Ei-iE

Le nombre de meurtres atroces augmente en Colombie

Publié 18 mars 2010 Mis à jour 18 mars 2010

L’enseignant colombien Duvian Dario Rojo Cadavid et sa femme se promenaient tranquillement en début de soirée dans le parc municipal de leur ville natale, Puerto Berrío, lorsqu’ils furent assassinés par balle par des assaillants inconnus le 13 mars, le jour avant les élections sénatoriales. Leur meurtre porte à six le nombre total d’enseignants tués en Colombie en 2010.

D’après son syndicat local ADIDA, Rojo Cavidad a été pris pour cible dans l’ensemble pour son activité syndicale et en particulier pour avoir parlé ouvertement aux médias la semaine dernière du fait qu’au moins 30 enseignants locaux ont été victimes d’extortion par des groupes armés illégaux.
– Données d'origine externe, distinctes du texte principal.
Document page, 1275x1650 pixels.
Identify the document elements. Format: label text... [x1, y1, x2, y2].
La Federación Colombiana de Educadores(FECODE) a dénoncé publiquement ces derniers meurtres à de nombreux fonctionnaires des ministères de l’Education, de la Justice, de la Protection sociale, de l’Intérieur, de la Défense publique et au Président de la République, en demandant que les autorités colombiennes garantissent le libre exercice des activités syndicales et qu’elles entament toutes les enquêtes nécessaires afin de briser l’impunité qui caractérise typiquement l’assassinat d’enseignants et de syndicalistes.

L’Internationale de l’Education se joint à la FECODE pour dénoncer sévèrement ce dernier meurtre atroce et exprime sa plus profonde sympathie à la famille de Duvian Dario Rojo Cadavid et de sa femme, à ses collègues et étudiants, ainsi qu’aux dirigeants et membres d’ADIDA et à la communauté éducative de Puerto Berrío.

« Les enseignants de Colombie ne sont pas seuls », déclare le Secrétaire général de l’IE, Fred van Leeuwen. « Les éducateurs de monde entier les soutiennent et leur expriment leur solidarité. Ensemble, nous continuerons à défendre le respect des droits humains et des syndicats de tous les Colombiens, et particulièrement les droits de ceux qui ont pris la décision courageuse et souvent dangereuse de devenir enseignant afin de s’engager à construire un meilleur avenir grâce à l’éducation. »

Les 7 et 8 avril, l’IE et la FECODE organise un atelier sur les droits humains et des syndicats dans la capitale, Bogotá. Vingt-huit coordinateurs locaux des droits humains de la FECODE y participeront.

De plus, la structure paneuropénne de l’IE a adopté le 16 mars à l’unanimité une motion d’urgence qui s’oppose à la proposition d’accord de libre échange UE-Colombie.

« Il est anormal que l’Union européenne envisage un accord de libre échange avec un régime condamné partout dans le monde pour le non-respect des droits humains et des syndicats en particulier », ont déclaré les membres du comité.

Ils ont appelé l’IE et tous ses affiliés à utiliser tous les moyens d’influence disponibles pour s’opposer à cette proposition d’accord de libre échange avec la Colombie, à sensibiliser le monde extérieur au combat du mouvement syndical colombien et à envisager toutes les opportunités d’activités de solidarité.